Jeunes majeurs : haro contre la proposition de loi
Après plusieurs mois d’intense mobilisation, l’espoir était fort : enfin, grâce à la proposition de loi portée par la députée Brigitte Bourguignon, les jeunes issus de l’Aide sociale à l’enfance (ASE) pourraient bénéficier d’un accompagnement obligatoire par les départements à leur majorité.
C’était oublier que le gouvernement était resté hostile, depuis l’adoption du texte par la commission des affaires sociales en juillet 2018, à toute forme d’obligation pour les départements sur le sujet. Une position restée discrète ces derniers mois, pour cause de feu médiatique sur la protection de l’enfance, et habilement masquée par la communication gouvernementale derrière la création d’un référentiel pour les jeunes majeurs dans le cadre de la stratégie de lutte contre la pauvreté, ou encore la nomination d’un secrétaire d’Etat à l’enfance, Adrien Taquet.
Le 6 mai donc, le gouvernement dépose un amendement « surprise », qui modifie substantiellement l’article premier du texte en supprimant le caractère obligatoire de l’accompagnement. L’amendement propose d’instaurer un nouveau «contrat d’accès à l’autonomie» accessible sur demande du jeune et sous réserve d’une prise en charge par l’Aide sociale à l’enfance (ASE) « pendant au moins dix-huit mois cumulés dans les vingt-quatre mois précédant l’atteinte de leur majorité ».
Pour les jeunes majeurs, c’est la douche froide. « Nous nous sentons trahis. Vous nous avez trahis. Ce soir, les enfants placés de notre pays sont abandonnés une seconde fois » a réagi Lyes Louffok, représentant des enfants placés, sur Twitter. Le collectif Cause Majeur ! dénonce dans un communiqué une version du texte « aux antipodes » de celle adoptée en commission et qui « exclut de nombreux jeunes, dont ceux connaissant un placement tardif en protection de l’enfance, ceux dont les difficultés seraient minimisées pour ne pas les laisser accéder à ce " contrat ", mais également une grande partie des mineurs non accompagnés (MNA) dont l’âge de début de prise en charge par l’ASE se situe fréquemment entre 16 et 18 ans avec des parcours non linéaires. »

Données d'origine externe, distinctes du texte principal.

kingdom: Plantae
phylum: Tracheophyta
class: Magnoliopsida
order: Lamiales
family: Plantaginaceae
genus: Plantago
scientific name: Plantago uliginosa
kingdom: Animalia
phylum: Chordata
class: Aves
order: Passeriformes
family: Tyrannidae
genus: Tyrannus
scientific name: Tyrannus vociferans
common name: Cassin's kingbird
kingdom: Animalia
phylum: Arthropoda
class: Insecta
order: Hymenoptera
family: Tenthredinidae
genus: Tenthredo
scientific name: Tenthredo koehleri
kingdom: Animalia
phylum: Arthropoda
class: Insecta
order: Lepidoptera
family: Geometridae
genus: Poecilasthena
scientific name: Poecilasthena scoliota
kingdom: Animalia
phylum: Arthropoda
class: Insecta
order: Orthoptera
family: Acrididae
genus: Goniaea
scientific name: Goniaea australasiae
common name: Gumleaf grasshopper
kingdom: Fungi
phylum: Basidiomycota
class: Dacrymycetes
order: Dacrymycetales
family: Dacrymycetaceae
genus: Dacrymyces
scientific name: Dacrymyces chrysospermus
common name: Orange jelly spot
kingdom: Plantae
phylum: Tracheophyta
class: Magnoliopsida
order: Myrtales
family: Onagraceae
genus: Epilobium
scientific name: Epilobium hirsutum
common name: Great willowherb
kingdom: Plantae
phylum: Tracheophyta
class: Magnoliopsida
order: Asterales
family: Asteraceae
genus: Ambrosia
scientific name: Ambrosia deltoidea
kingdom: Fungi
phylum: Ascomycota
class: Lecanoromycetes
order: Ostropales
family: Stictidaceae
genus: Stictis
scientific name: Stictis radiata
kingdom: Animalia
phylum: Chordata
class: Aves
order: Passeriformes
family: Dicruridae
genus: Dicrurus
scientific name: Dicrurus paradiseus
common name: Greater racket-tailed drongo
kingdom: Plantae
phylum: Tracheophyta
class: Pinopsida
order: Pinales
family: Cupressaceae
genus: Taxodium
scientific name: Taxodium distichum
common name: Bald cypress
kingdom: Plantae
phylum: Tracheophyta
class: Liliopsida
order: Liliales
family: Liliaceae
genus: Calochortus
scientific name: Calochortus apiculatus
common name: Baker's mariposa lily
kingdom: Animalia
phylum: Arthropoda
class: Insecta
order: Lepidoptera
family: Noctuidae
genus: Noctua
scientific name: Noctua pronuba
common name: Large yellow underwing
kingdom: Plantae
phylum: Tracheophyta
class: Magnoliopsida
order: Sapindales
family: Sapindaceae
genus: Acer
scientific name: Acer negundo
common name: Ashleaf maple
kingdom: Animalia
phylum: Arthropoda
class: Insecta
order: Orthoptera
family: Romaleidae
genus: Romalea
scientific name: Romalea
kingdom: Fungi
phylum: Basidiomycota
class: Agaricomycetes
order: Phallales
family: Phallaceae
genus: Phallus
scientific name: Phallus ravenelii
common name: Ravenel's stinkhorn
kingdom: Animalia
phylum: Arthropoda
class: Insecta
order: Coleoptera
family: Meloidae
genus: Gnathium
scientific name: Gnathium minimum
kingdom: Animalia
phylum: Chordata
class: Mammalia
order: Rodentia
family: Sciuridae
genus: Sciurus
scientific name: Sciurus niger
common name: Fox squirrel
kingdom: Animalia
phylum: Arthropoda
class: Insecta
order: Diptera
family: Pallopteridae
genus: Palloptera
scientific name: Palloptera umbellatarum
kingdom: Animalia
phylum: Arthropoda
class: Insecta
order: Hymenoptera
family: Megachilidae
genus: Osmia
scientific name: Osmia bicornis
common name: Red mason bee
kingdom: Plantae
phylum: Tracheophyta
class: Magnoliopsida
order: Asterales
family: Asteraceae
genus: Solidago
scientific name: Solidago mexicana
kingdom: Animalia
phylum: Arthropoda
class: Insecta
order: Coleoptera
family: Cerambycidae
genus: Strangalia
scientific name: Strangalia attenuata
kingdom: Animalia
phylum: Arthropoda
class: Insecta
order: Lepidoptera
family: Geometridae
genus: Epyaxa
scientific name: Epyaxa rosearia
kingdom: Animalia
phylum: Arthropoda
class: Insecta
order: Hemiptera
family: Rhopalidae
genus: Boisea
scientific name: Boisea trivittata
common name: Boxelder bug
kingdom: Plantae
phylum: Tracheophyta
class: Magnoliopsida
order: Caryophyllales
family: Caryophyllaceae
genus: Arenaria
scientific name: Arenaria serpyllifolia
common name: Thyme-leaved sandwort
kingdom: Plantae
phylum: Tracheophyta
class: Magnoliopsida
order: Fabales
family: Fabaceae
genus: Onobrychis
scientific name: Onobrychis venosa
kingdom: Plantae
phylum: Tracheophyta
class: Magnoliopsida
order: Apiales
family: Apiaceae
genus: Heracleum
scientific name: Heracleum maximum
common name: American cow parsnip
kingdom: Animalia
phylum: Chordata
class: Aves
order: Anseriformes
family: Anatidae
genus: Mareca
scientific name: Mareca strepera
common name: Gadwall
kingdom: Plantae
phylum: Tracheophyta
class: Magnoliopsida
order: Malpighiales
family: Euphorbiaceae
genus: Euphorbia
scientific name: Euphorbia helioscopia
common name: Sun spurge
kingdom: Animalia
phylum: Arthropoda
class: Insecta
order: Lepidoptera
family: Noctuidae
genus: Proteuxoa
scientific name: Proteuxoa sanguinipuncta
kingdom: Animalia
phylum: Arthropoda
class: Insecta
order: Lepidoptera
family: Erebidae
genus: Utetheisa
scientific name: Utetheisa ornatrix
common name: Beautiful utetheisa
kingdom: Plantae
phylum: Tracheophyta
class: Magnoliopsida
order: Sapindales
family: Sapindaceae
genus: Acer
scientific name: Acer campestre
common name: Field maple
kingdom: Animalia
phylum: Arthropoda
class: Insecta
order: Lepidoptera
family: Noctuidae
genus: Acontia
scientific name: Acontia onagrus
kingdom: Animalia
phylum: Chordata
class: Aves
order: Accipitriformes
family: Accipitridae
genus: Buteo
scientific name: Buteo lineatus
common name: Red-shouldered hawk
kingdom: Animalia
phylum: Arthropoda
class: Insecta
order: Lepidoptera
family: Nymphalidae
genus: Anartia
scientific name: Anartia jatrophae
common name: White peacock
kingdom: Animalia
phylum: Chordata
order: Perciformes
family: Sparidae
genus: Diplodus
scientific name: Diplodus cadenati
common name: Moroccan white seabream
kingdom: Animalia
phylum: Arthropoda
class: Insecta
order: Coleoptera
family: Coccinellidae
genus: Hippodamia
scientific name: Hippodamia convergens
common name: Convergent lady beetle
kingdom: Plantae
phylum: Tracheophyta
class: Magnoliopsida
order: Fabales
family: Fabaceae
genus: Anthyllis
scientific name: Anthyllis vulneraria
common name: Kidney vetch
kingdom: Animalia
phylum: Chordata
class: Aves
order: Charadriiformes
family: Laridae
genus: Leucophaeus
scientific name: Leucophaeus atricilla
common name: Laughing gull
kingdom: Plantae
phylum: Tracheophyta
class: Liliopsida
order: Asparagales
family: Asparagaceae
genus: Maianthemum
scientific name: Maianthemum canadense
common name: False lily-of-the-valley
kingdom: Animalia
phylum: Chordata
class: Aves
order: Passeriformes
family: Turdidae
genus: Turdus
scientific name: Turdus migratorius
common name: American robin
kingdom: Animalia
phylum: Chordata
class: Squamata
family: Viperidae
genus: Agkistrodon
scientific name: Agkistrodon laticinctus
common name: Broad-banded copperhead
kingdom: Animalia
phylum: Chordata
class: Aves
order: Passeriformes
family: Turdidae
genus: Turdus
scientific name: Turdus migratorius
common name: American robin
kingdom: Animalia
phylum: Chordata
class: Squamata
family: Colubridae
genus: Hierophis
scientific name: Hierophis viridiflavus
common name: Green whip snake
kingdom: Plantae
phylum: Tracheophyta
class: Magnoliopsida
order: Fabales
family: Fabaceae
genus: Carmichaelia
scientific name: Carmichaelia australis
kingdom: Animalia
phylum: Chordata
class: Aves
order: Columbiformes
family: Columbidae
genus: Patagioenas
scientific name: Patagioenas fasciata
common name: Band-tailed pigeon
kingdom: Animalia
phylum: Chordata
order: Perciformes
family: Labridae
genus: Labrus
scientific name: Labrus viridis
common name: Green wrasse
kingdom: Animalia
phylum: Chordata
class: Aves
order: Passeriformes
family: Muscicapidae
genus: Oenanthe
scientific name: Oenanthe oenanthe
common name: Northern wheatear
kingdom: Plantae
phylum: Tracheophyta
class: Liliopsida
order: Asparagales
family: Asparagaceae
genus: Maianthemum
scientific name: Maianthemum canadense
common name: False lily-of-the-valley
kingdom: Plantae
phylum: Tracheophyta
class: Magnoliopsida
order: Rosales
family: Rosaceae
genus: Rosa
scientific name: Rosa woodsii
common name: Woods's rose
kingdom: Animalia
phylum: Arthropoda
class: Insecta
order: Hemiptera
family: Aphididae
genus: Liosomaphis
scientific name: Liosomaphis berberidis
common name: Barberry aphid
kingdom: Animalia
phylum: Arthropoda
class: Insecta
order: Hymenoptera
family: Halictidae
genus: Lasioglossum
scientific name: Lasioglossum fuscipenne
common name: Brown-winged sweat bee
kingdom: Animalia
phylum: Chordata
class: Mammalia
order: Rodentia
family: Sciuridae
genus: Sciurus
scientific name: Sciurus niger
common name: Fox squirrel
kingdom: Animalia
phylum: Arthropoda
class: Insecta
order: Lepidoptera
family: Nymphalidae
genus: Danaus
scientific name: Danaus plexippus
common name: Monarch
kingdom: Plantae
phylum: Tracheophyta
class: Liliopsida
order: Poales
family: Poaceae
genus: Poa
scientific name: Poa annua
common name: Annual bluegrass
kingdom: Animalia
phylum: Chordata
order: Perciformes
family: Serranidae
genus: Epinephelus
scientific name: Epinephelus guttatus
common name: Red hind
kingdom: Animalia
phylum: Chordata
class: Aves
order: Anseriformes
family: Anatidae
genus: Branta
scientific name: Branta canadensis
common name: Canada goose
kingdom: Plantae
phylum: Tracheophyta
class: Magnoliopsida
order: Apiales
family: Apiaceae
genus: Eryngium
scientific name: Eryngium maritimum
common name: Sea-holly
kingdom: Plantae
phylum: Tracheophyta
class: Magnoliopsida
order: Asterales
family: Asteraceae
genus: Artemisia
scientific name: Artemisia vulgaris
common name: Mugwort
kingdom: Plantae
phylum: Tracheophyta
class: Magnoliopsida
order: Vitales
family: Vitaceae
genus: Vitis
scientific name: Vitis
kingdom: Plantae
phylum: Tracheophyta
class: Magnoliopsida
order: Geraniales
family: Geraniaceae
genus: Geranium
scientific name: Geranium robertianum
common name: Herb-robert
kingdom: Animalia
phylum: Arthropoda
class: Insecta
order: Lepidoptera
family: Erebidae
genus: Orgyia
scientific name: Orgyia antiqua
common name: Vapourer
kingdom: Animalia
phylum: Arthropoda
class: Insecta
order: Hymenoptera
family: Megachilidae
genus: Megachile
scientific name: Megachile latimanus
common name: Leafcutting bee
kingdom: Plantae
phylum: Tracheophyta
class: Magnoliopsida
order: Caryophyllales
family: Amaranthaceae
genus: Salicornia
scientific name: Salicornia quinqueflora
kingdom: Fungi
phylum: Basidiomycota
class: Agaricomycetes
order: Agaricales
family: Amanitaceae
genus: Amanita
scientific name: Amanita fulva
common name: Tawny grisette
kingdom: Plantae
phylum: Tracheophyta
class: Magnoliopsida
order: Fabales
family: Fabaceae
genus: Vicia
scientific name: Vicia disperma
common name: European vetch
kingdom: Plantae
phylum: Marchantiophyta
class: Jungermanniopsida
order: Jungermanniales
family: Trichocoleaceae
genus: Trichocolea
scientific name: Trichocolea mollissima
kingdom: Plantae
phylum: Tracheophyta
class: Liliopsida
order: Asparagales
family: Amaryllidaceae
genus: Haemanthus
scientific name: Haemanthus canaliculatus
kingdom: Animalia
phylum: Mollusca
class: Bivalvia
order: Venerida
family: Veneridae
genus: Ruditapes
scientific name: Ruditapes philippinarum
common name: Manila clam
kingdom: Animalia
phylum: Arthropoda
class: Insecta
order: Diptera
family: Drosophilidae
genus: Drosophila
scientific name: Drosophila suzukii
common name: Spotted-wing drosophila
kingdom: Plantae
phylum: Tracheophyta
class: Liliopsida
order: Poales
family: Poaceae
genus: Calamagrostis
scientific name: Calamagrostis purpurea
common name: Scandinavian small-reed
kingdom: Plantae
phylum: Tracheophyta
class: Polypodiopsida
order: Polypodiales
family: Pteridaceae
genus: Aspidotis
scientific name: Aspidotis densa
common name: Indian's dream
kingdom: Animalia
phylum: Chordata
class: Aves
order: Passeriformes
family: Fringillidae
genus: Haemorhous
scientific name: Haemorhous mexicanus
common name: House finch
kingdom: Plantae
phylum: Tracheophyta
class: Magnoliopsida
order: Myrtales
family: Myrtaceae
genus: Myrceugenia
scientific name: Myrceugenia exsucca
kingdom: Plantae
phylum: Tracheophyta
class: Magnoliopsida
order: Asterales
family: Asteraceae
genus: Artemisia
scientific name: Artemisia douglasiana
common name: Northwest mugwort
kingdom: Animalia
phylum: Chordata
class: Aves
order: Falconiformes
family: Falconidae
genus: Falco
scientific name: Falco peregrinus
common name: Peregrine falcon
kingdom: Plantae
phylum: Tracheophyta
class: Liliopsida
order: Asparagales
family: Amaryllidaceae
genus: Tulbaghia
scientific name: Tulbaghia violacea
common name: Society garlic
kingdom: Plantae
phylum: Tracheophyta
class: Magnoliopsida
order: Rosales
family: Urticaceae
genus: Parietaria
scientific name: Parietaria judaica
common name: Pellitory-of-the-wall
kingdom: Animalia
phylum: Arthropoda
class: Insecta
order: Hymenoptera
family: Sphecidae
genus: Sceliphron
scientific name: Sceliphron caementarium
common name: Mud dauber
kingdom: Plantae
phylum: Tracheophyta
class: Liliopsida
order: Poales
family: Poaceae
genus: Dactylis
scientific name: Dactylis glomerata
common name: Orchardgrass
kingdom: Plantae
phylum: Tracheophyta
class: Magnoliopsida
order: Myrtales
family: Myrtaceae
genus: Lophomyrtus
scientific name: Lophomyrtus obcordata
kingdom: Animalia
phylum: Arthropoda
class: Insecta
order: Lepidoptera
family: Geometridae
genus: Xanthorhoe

Dans un communiqué diffusé le 15 mai, une vingtaine de syndicats et d’associations dénoncent également un texte qui soumet les jeunes majeurs « à une contractualisation aux contenus variables selon le bon vouloir des acteurs départementaux, de leurs choix politiques et sociaux, voire de leur « compassion » ». De son côté, le gouvernement tente de persuader que ce texte constitue une avancée.
Tous les opposants au texte appellent à une mobilisation jusqu’au passage de la proposition de loi devant le Sénat.